This morning Arizona began what is expected to be four consecutive days of temperatures at freezing or below, the first time that has happened since 1988, with cold air coming directly up from the Arctic. (The Arctic? Seriously?) So everyone is talking about the “hard freeze”. (Is there such a thing as a soft freeze?)
Cover your plants!
Put a bucket on top of your cactus!
We have weather!!!
In the meantime, the snowbirds are walking around in shorts and looking at us like we’re crazy. There have actually been reports of them calling us wimps. But there is nothing like months and months of warm weather to turn one into a wimp. And only in Arizona can someone holding a thermometer that currently registers forty degrees actually make it onto the news.
It’s easy to get caught up in the thrilling nature of...well…nature. Yesterday I came home from work full of information about how we needed to protect our outside pipes by covering them up, running the pool motor all night and leaving the outside faucets dripping slightly. Until my practical husband reminded me that back in New Jersey we also had outdoor faucets, and even during nights when the temps hovered around zero, they never burst.
And how about those outdoor plants? Nowhere will you see such angry prickly foliage better taken care of than here. Like truculent teenage offspring, our plants may cut us just because we walk too close to them, but there’s no way we’re going to let them catch a chill. I’ll wager there are more sheets and blankets currently on your neighborhood’s bouganvilla than even exist in some Third World countries. The cactus are wearing hats, and the news is churning out reports of how to recognize frostbite on them, as though they were motherless babies that somehow showed up overnight on doorsteps everywhere.
But what did these plants do before we all got here? What about the cactus in the still undeveloped parts of the state? Do they wear hats? No. They do what they’ve always done. They survive or, if this cold gets them a little down, they revive.
I admit it’s a bit chilly. Last night when I went out I did something I rarely do. I wore my full-on winter coat that came here with me from New Jersey. And as I walked through a restaurant I heard a woman (no doubt a winter visitor) say to her dinner partner, “People are actually wearing coats!”
Yes, lady, we wear coats in this weather. And boots and scarves and gloves. Because it’s so rare that we can, and because we get sick to death of shorts, tee shirts and flip flops! But we are still human beings. If you prick us, do we not bleed? If you expose us to 110 degrees, do we not sweat? (Actually, we don’t. That may be where the line is drawn between us and the snowbirds.)

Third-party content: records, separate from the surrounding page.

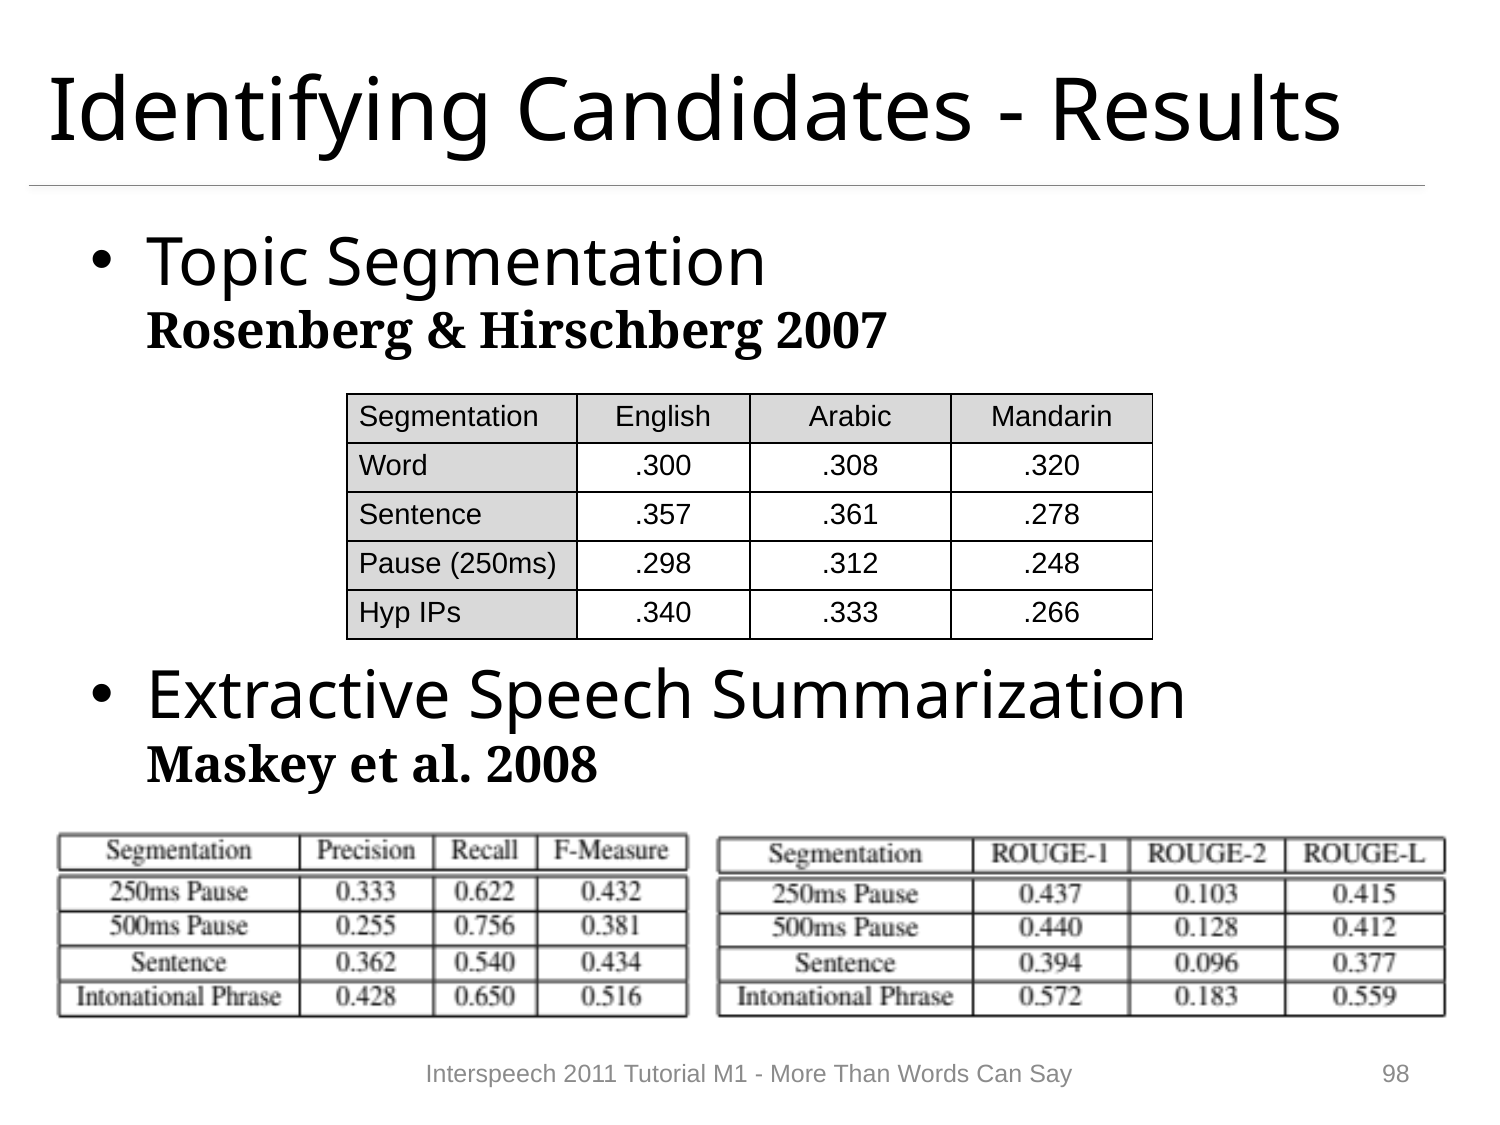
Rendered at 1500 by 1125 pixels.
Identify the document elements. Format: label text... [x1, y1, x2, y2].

table_header Segmentation [348, 395, 576, 442]
table_header Arabic [751, 395, 950, 442]
title Identifying Candidates - Results [33, 45, 1425, 167]
table_cell .298 [578, 542, 749, 589]
table_cell .320 [952, 444, 1152, 491]
table_cell Pause (250ms) [348, 542, 576, 589]
table_cell Sentence [348, 493, 576, 540]
table_cell .300 [578, 444, 749, 491]
table_cell Hyp IPs [348, 591, 576, 638]
picture [45, 828, 693, 1031]
footer Interspeech 2011 Tutorial M1 - More Than Words Can Say [369, 1042, 1130, 1103]
table_cell .278 [952, 493, 1152, 540]
list Topic Segmentation Rosenberg & Hirschberg 2007 Extractive Speech Summarization Maskey et al. 2008 [75, 210, 1425, 1005]
table_cell .357 [578, 493, 749, 540]
table_cell .333 [751, 591, 950, 638]
table_header Mandarin [952, 395, 1152, 442]
table_cell .248 [952, 542, 1152, 589]
picture [705, 825, 1452, 1028]
table_cell Word [348, 444, 576, 491]
table_header English [578, 395, 749, 442]
slide_number 97 [1130, 1042, 1425, 1103]
table_cell .361 [751, 493, 950, 540]
table_cell .266 [952, 591, 1152, 638]
table_cell .308 [751, 444, 950, 491]
table_cell .312 [751, 542, 950, 589]
table_cell .340 [578, 591, 749, 638]
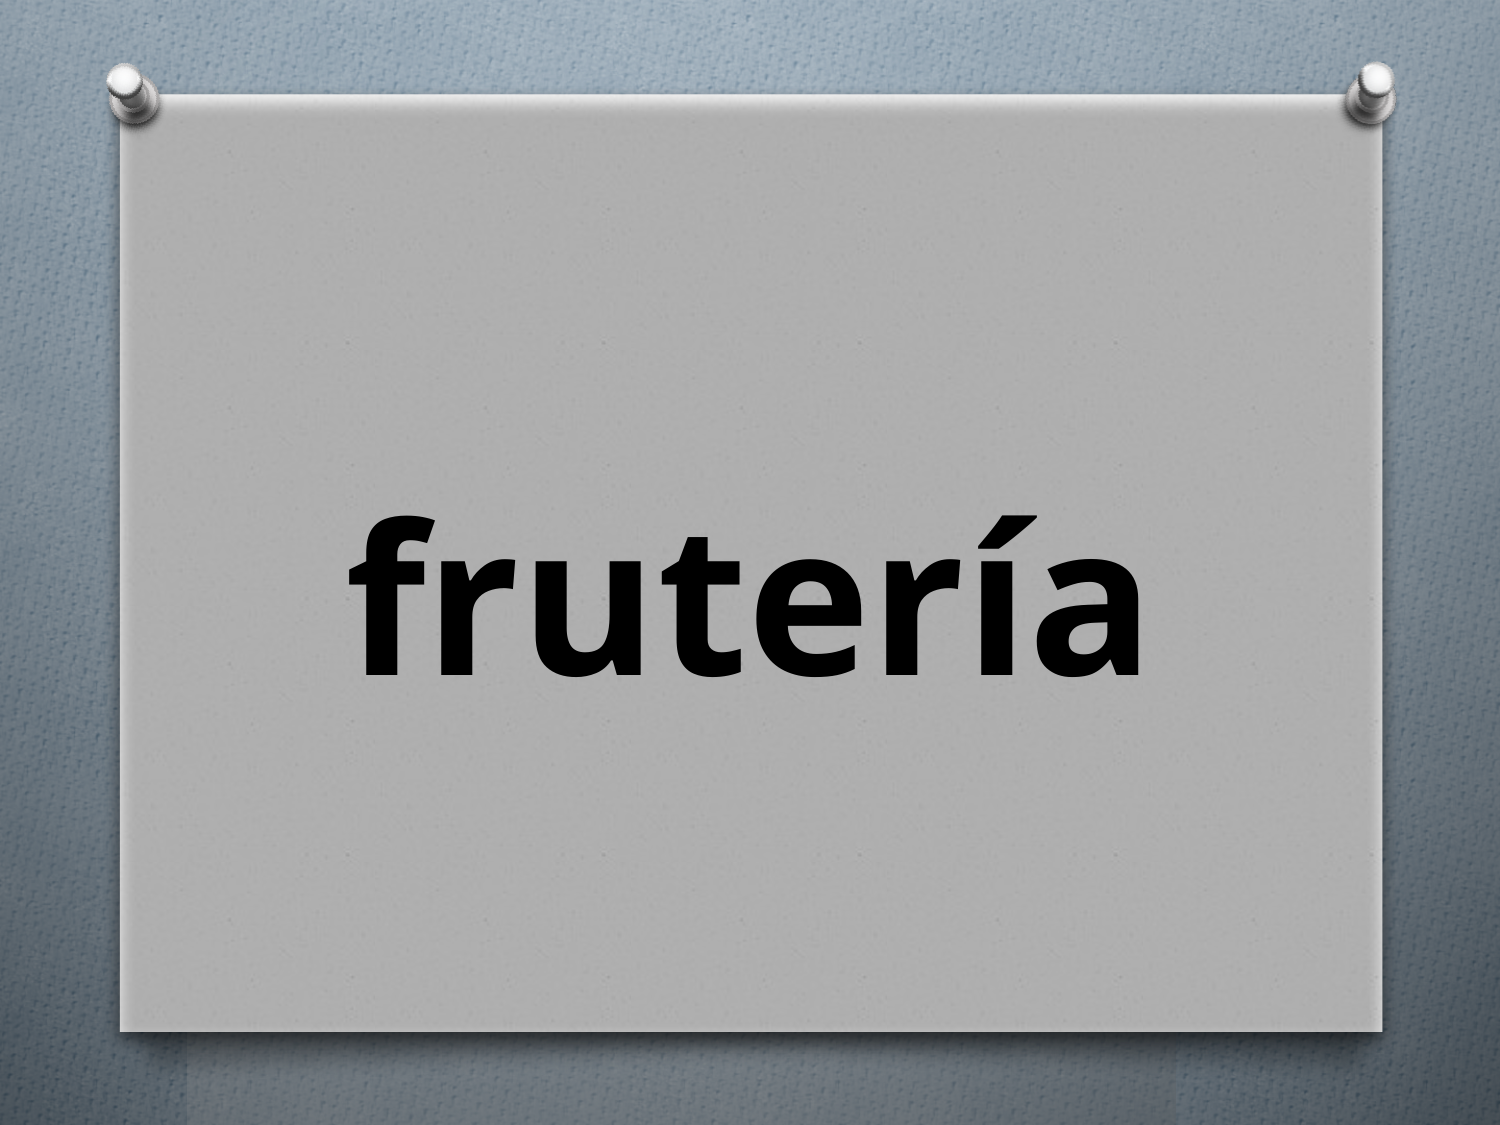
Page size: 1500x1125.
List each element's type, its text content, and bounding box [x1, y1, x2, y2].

picture [1317, 35, 1439, 156]
picture [75, 29, 198, 153]
title frutería [0, 219, 1500, 965]
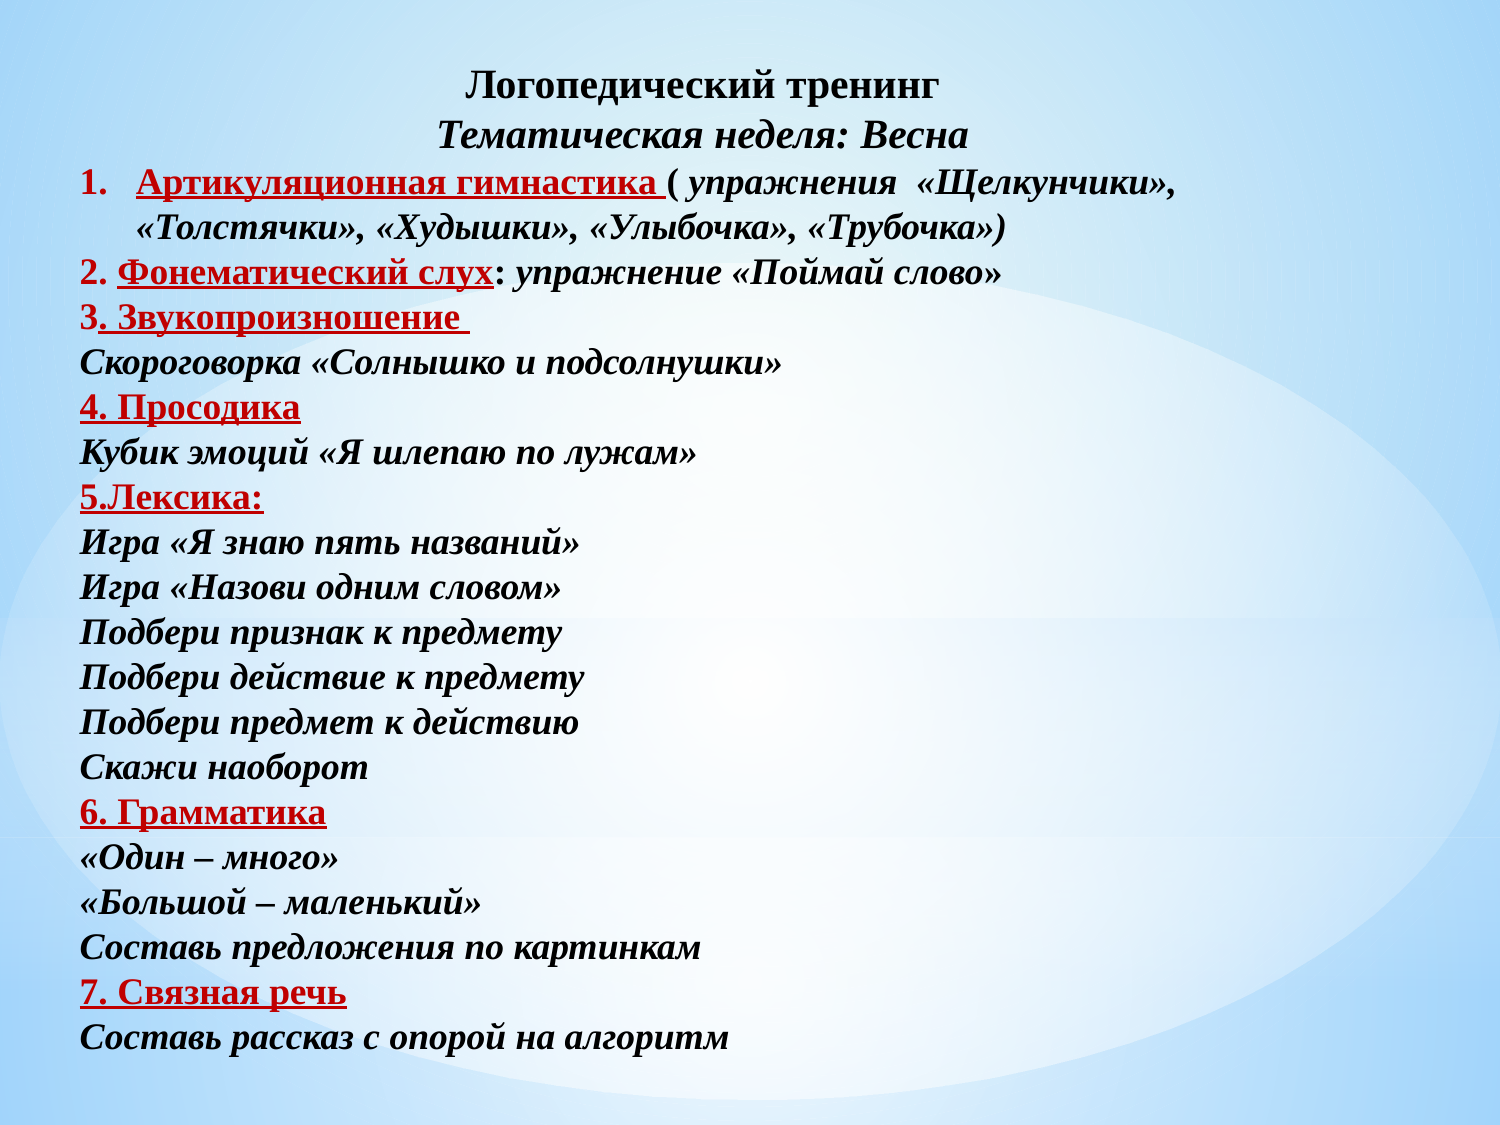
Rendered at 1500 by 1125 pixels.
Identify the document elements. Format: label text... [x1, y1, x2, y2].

text_box Логопедический тренинг Тематическая неделя: Весна Артикуляционная гимнастика ( упражнения «Щелкунчики», «Толстячки», «Худышки», «Улыбочка», «Трубочка») 2. Фонематический слух: упражнение «Поймай слово» 3. Звукопроизношение Скороговорка «Солнышко и подсолнушки» 4. Просодика Кубик эмоций «Я шлепаю по лужам» 5.Лексика: Игра «Я знаю пять названий» Игра «Назови одним словом» Подбери признак к предмету Подбери действие к предмету Подбери предмет к действию Скажи наоборот 6. Грамматика «Один – много» «Большой – маленький» Составь предложения по картинкам 7. Связная речь Составь рассказ с опорой на алгоритм [64, 49, 1341, 1125]
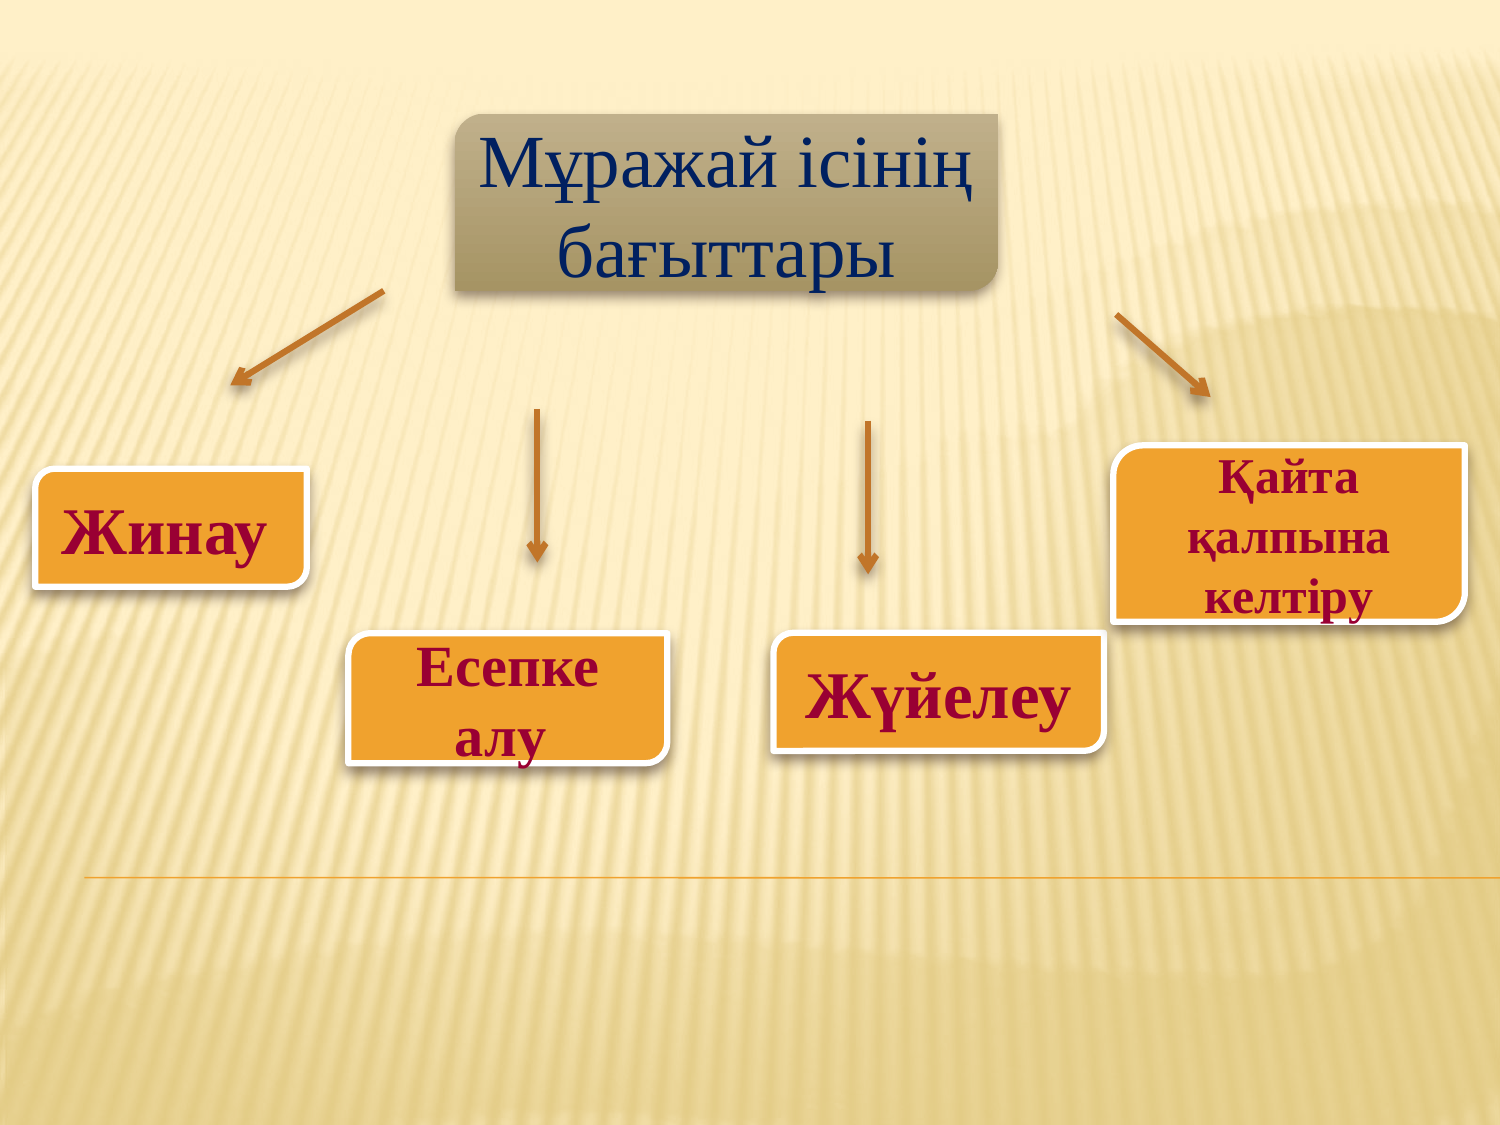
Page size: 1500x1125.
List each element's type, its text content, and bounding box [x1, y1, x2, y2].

text_box Есепке алу [345, 630, 671, 767]
text_box Жинау [32, 465, 310, 590]
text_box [229, 290, 385, 386]
text_box Жүйелеу [770, 629, 1108, 755]
text_box Мұражай ісінің бағыттары [454, 113, 999, 291]
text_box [1115, 314, 1211, 398]
text_box Қайта қалпына келтіру [1110, 442, 1468, 625]
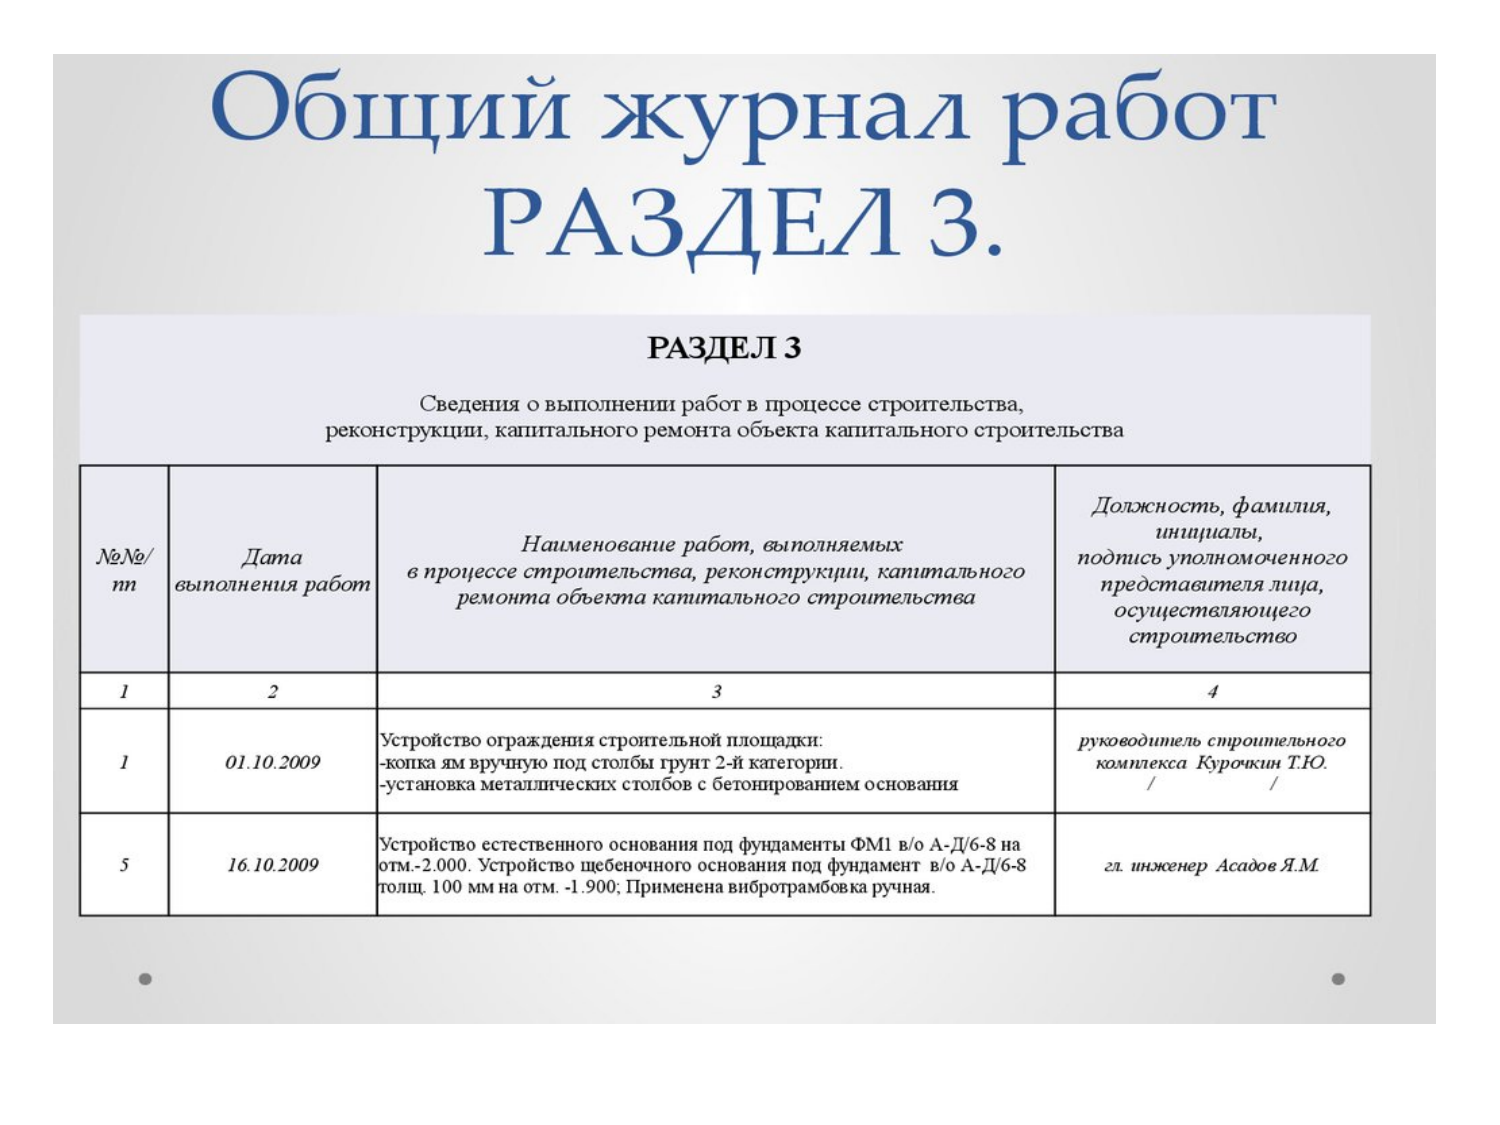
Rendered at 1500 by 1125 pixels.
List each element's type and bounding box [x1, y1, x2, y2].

Cut us a break. We don’t have furnaces, only heat pumps, and the house is chilly even with the heat on. It’s a no burn weekend. And it seems like every day another thousand or so of us have the flu. Something’s gotta give.
So calm down, everybody. It will get warm again, your plants will make it, and it is okay to wear a real coat in public. One day in July, we will look back on this weekend and become misty-eyed.
And you snowbirds? We welcome you and your spending. We understand Arizona is not cold compared to wherever you came from. But let’s make a deal: don’t make fun of how we handle “winter”, and we won’t make fun of your driving habits.